The master, a crusty old salt dressed in the traditional blue tunic and cap, took my Senate credentials without a greeting or salute and scanned them with a barely repressed sneer. He handed them back.

“Just tell us where you want to go, and we’ll get you there,” he said. “Otherwise, keep out of the way, don’t try to give the men orders, don’t puke on the deck, and try not to fall overboard. We don’t try to save men who fall overboard. They belong to Neptune, and he’s a god we don’t like to offend.”

So I knocked him down, grasped him by the hair and belt, and pitched him into the water. “Don’t try to fish him out,” I told the sailors. “Neptune might not like it.” You have to let Greeks know who the master is right away or they’ll give you no end of trouble.

My other two Liburnians were the
Thetis
and the
Ceto.
Liburnians are among the smaller naval vessels, having only a single deck and two banks of oars, usually forty or fifty oars to a side, with only a single rower at each oar. I suspect that the ships of Ulysses were very similar, for it is an antiquated design and a far cry from the majestic triremes with their three banks of oars and hundreds of rowers. The small ram at the prow, tipped with a bronze boar’s head, seemed to me more like a gesture of defiance than a practical weapon.

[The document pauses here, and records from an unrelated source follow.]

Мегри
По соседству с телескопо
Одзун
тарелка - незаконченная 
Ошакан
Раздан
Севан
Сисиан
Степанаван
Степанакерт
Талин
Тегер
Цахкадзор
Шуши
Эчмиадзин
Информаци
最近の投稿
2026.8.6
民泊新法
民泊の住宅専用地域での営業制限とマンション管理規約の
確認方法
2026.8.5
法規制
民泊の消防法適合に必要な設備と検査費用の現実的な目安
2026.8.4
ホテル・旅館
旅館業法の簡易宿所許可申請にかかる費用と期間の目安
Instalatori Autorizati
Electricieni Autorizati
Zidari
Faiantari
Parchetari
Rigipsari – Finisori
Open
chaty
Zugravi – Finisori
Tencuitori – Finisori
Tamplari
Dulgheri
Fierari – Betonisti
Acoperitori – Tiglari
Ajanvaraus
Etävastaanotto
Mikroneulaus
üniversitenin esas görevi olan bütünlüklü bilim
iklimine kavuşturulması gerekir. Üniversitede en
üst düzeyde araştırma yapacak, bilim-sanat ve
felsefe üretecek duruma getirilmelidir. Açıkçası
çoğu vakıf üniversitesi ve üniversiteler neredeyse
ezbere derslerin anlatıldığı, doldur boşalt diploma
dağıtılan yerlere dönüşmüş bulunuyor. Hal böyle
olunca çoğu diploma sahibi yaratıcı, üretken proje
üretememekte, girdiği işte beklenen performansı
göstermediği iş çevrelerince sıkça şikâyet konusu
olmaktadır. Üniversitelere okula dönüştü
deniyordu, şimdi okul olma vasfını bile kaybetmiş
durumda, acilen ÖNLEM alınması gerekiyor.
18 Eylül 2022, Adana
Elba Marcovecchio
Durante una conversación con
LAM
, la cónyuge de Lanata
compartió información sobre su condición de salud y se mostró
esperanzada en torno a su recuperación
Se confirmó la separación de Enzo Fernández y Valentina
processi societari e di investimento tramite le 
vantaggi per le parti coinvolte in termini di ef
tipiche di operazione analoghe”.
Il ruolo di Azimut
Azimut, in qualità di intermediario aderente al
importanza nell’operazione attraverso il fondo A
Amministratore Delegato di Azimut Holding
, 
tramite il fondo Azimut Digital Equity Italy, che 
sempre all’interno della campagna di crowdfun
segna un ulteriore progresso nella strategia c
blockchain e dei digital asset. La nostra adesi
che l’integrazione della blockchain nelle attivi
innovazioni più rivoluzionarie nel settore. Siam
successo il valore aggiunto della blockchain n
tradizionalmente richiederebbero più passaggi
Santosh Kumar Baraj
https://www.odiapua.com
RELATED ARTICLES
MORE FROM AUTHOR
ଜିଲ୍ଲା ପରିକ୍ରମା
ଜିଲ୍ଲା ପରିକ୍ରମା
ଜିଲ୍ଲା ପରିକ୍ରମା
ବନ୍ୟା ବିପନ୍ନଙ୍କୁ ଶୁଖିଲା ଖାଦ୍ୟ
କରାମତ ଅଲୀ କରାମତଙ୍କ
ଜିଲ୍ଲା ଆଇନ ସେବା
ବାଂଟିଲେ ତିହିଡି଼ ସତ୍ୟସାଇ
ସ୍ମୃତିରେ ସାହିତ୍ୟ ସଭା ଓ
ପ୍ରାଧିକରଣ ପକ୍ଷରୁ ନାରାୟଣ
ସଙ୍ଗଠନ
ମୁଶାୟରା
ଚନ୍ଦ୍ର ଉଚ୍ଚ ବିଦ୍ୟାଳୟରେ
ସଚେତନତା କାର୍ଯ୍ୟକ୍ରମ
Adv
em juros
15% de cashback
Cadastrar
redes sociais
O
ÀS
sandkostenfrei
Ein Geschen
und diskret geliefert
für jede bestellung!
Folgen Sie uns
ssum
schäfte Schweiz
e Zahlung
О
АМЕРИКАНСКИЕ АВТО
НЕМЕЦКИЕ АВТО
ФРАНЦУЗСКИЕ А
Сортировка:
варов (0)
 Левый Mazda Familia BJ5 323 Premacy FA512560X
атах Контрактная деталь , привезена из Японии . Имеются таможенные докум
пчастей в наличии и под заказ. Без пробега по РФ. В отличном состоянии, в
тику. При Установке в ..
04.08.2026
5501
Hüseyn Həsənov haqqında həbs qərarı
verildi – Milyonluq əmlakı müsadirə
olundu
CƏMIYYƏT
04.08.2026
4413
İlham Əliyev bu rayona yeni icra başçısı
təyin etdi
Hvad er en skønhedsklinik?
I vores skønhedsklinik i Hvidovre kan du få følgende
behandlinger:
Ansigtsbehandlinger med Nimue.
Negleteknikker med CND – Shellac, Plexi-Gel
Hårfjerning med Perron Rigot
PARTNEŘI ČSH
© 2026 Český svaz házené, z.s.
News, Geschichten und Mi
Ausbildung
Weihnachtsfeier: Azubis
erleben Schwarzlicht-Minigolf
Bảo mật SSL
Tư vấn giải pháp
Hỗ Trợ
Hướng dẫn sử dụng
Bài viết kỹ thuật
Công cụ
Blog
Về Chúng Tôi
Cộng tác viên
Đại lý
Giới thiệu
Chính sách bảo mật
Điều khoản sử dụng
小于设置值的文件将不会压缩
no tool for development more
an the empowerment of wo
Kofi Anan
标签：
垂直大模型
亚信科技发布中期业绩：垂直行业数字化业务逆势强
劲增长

These three little ships with their tiny complement of sailors and marines seemed totally inadequate even for the humble task of hunting down a pack of scruffy pirates, and I hoped to secure reinforcements as I traveled. Ion curbed his insolence, but he remained abrupt and churlish. I was a landlubber and he was a seaman and that was that. The common sailors were little more respectful. The marines were the scum of the sea, hoping to win citizenship by twenty years of sea service. I suspected that some of them had been expelled from the legions and degraded from citizenship for immorality, and you have to know the sort of behavior that was tolerated in those days to appreciate the magnitude of such an offense. With such men at my back, the pirates ahead of me held little to fear.